▶ Task list
1 – Using the article on reefer spot rates below, explain in one to three sentences why this year's rate run-up is sharper than the typical seasonal lift.
2 – Translate this sentence from the reefer market article below into Spanish: "The capacity crunch is being driven by two produce regions hitting full stride at the same time."

▶ Document excerpt
[Start of section]

Refrigerated trucking is running hot in the second week of May, and the latest DAT and ACT Research data confirms what every reefer dispatcher is already seeing on the load board. National reefer spot rates are sitting roughly 22 percent above the same week last year, with the per-mile average about $0.44 above 2025 and $0.51 above the five-year average. The capacity crunch is being driven by two produce regions hitting full stride at the same time. Watermelon volume out of Florida is up 11 percent year over year, accounting for more than half of the watermelon shipments moving nationally, and Salinas strawberry truckload volumes are up 19 percent week over week and 12 percent year over year. When two regions push that much temperature-controlled freight into the system simultaneously, the small carrier who can get a reefer trailer in the right yard at the right time prints money.
The pattern is not unusual for May. What is unusual is the size of the year-over-year premium. The reefer spot market has been in soft territory for most of 2024 and the first part of 2025. The 2026 produce season landed on top of a much tighter underlying capacity base, with Class 8 truck orders running 199 percent above the prior year and small reefer carriers already squeezed by insurance and fuel cost pressure. The result is a much sharper run-up than the typical seasonal lift. Carriers who built reefer capacity for the moment are riding the rate elevator. Carriers who deferred reefer growth out of caution in 2024 are watching it happen from the outside.

[End of section]

▶ Images with keypoint coordinates

[Start of section]

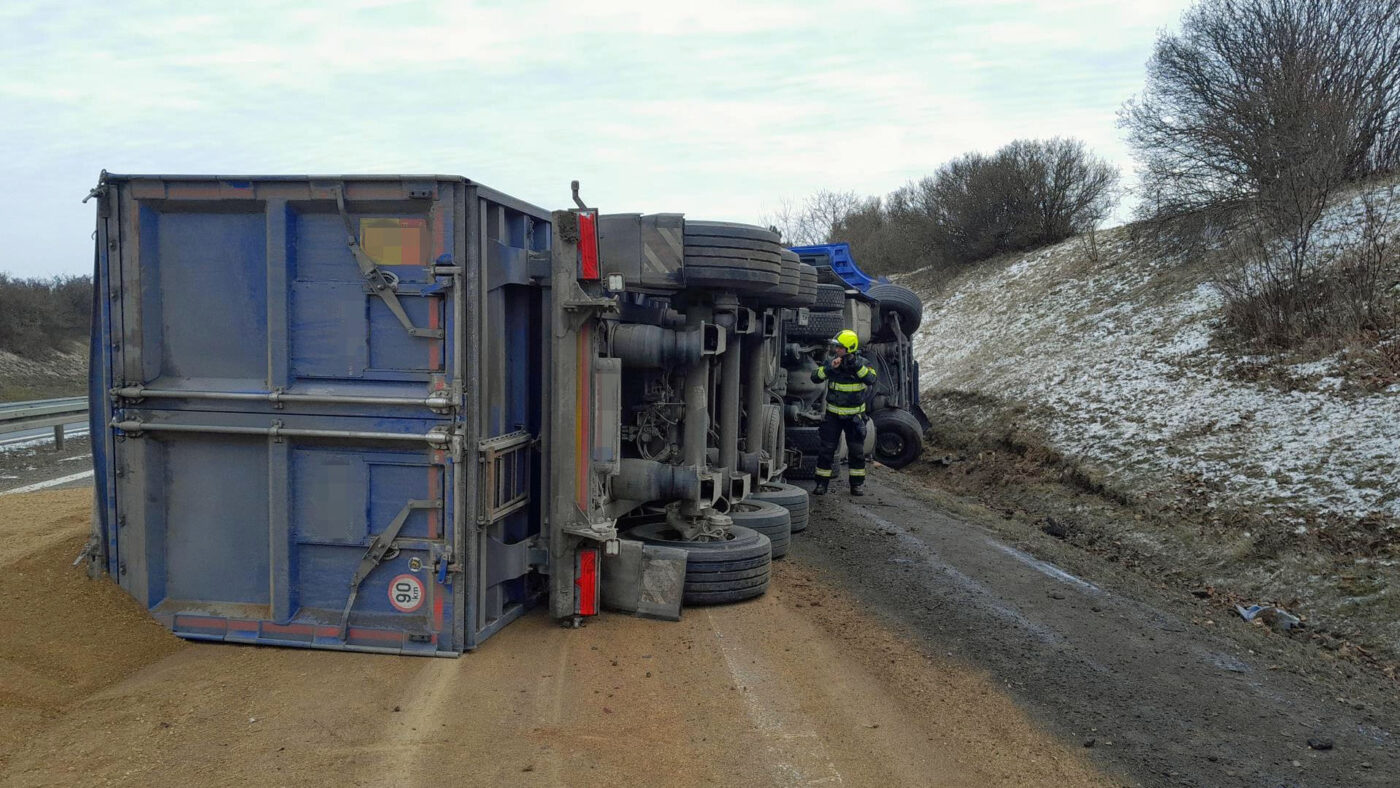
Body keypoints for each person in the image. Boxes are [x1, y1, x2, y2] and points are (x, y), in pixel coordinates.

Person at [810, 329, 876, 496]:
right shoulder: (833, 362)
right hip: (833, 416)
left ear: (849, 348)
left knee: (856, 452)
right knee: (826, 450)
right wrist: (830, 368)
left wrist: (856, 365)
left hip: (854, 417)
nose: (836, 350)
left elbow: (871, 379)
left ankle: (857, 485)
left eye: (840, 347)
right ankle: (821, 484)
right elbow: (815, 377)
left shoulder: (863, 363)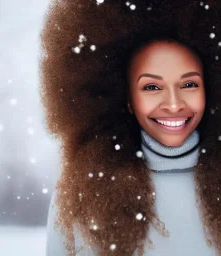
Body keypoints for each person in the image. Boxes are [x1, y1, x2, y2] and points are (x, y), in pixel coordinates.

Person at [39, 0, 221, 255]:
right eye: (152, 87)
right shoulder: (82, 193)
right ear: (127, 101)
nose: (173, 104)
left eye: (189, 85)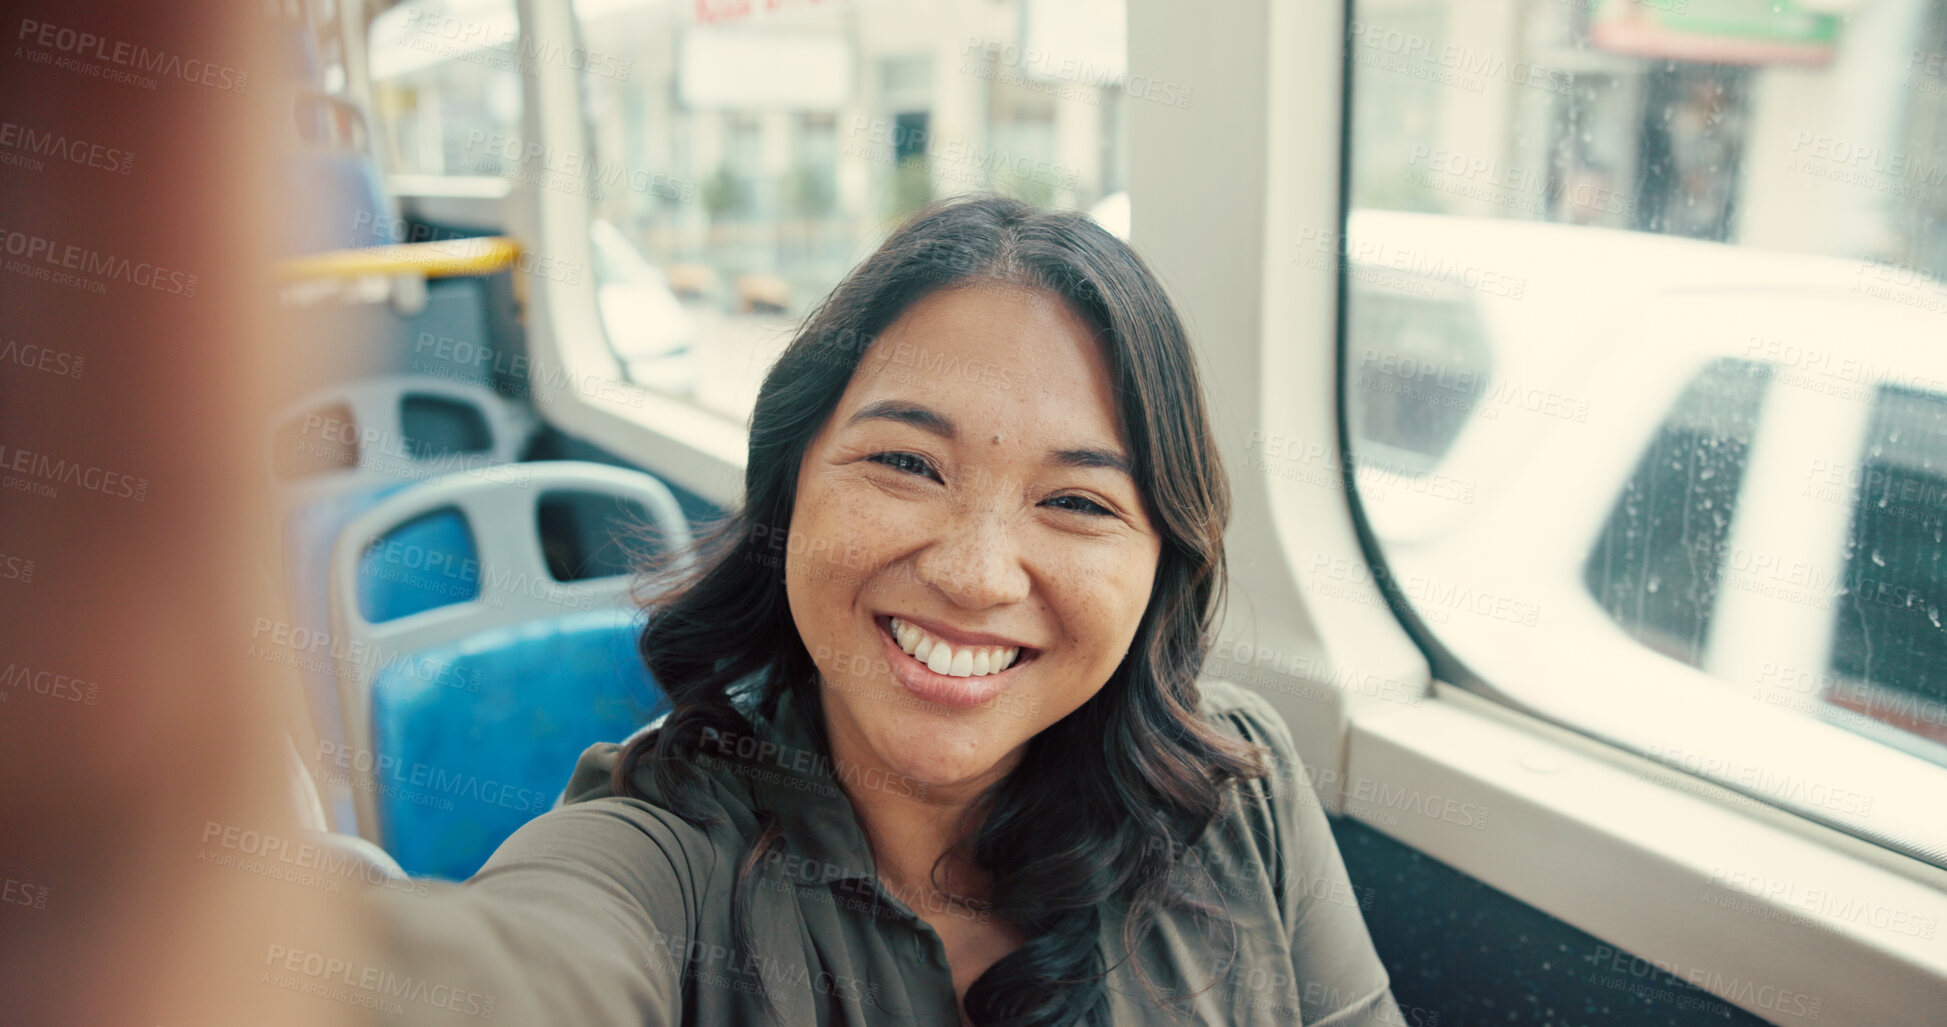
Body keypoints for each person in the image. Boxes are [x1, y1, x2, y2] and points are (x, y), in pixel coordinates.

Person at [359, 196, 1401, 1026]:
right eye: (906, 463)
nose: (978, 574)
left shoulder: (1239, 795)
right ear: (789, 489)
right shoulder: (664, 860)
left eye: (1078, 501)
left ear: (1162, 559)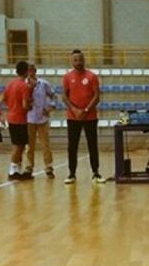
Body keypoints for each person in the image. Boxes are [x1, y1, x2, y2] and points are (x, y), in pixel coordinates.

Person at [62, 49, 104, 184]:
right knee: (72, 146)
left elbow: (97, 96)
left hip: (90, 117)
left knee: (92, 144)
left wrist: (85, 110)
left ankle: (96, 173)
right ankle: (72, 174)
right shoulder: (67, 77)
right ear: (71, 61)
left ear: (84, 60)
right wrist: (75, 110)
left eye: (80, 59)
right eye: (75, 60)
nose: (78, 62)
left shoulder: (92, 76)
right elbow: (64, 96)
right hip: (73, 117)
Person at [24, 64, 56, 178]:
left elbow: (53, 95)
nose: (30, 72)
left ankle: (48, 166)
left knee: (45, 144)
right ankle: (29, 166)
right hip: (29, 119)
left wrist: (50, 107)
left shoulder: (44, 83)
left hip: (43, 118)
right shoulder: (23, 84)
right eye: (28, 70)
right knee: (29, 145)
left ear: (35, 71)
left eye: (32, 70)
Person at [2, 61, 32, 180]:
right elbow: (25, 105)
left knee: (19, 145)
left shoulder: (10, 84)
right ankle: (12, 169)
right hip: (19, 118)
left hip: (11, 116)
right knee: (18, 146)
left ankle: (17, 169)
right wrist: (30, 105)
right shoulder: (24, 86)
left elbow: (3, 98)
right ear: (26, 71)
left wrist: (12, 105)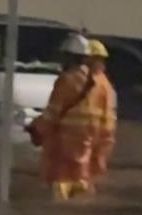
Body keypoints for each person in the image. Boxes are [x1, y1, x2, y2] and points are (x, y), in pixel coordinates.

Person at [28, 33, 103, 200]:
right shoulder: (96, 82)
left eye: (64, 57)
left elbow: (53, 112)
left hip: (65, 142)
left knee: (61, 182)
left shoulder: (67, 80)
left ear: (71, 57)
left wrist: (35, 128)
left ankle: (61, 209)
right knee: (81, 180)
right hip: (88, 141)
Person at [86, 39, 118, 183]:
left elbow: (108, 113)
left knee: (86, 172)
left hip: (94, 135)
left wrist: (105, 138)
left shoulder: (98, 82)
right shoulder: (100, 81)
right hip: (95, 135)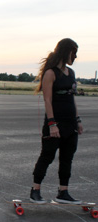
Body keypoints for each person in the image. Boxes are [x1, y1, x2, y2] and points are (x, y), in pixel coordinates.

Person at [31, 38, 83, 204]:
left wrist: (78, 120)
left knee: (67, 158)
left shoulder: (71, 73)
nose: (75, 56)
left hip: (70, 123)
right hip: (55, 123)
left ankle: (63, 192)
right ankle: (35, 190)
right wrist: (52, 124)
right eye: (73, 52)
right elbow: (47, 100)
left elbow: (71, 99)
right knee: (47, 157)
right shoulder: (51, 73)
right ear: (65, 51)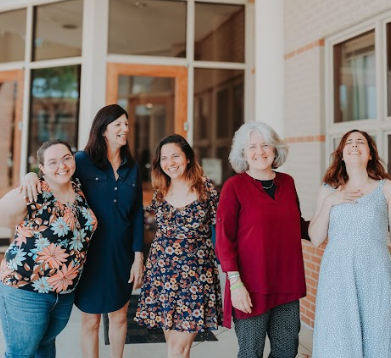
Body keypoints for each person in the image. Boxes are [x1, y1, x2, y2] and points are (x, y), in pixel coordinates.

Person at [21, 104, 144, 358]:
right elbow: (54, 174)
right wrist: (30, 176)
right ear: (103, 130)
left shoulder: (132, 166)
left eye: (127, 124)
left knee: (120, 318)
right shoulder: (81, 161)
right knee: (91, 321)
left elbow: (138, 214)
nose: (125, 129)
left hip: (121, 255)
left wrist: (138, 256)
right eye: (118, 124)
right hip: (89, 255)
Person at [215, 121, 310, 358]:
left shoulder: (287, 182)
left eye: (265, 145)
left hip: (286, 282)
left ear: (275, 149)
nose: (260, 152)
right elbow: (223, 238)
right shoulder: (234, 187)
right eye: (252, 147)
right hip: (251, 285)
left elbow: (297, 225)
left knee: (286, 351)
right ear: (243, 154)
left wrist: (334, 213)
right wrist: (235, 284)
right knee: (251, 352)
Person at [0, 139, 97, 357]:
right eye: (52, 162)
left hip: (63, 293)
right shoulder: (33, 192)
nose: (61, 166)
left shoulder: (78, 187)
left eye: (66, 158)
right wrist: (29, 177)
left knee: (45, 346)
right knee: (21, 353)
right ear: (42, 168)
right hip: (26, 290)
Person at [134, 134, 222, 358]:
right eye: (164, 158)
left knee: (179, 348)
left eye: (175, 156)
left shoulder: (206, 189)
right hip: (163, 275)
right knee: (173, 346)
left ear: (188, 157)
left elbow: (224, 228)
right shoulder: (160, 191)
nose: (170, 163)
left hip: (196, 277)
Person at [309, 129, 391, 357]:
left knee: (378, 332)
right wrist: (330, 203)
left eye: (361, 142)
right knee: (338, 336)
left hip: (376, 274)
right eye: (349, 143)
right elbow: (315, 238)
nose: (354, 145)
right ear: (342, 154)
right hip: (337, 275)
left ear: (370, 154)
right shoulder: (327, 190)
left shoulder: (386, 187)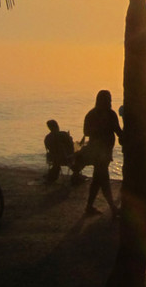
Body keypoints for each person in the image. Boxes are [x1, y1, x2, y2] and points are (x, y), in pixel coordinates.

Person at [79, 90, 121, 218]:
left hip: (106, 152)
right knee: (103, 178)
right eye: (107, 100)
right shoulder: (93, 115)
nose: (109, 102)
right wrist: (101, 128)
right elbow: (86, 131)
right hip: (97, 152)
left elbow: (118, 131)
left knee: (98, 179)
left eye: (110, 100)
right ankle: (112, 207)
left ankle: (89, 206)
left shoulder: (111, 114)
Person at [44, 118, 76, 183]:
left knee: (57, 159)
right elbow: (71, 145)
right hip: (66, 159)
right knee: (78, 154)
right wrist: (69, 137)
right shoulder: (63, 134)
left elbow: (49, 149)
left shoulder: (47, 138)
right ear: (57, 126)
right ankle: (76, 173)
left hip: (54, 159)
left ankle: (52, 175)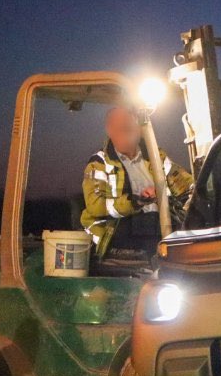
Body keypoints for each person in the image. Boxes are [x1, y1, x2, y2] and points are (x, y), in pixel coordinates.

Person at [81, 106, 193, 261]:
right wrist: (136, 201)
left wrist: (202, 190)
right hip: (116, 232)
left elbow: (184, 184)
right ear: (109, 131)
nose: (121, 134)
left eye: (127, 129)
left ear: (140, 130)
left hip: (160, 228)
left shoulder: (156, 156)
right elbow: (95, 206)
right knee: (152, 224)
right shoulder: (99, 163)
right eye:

[End of section]

▶ Expected results
1 – The 2026 produce season landed on top of a much tighter underlying capacity base. Class 8 truck orders were running 199 percent above the prior year, and small reefer carriers were already squeezed by insurance and fuel cost pressure.

2 – La escasez de capacidad se debe a que dos regiones productoras de frutas y hortalizas están alcanzando su plena actividad al mismo tiempo.